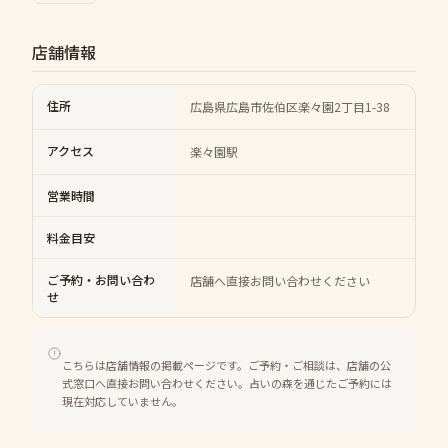
店舗情報
住所
広島県広島市佐伯区楽々園2丁目1-38
アクセス
楽々園駅
営業時間
料金目安
ご予約・お問い合わ
店舗へ直接お問い合わせください
せ
こちらは店舗情報の掲載ページです。ご予約・ご相談は、店舗の公
式窓口へ直接お問い合わせください。占いの森を通じたご予約には
現在対応していません。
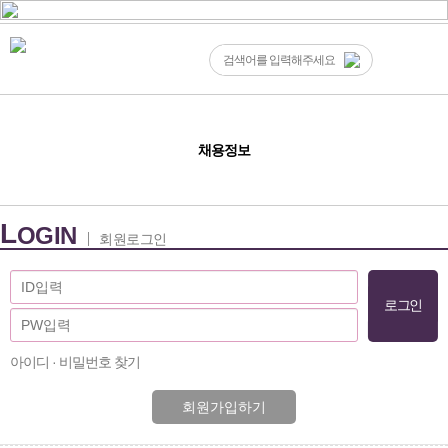
채용정보
L
OGIN
회원로그인
아이디 · 비밀번호 찾기
회원가입하기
* * *
### WHAT TO WORK ON
Exact repetition of each line above is expected; images are to be omitted.

### THE COMPLETED TASK
店舗情報
住所
広島県広島市佐伯区楽々園2丁目1-38
アクセス
楽々園駅
営業時間
料金目安
ご予約・お問い合わ
店舗へ直接お問い合わせください
せ
こちらは店舗情報の掲載ページです。ご予約・ご相談は、店舗の公
式窓口へ直接お問い合わせください。占いの森を通じたご予約には
現在対応していません。
채용정보
L
OGIN
회원로그인
아이디 · 비밀번호 찾기
회원가입하기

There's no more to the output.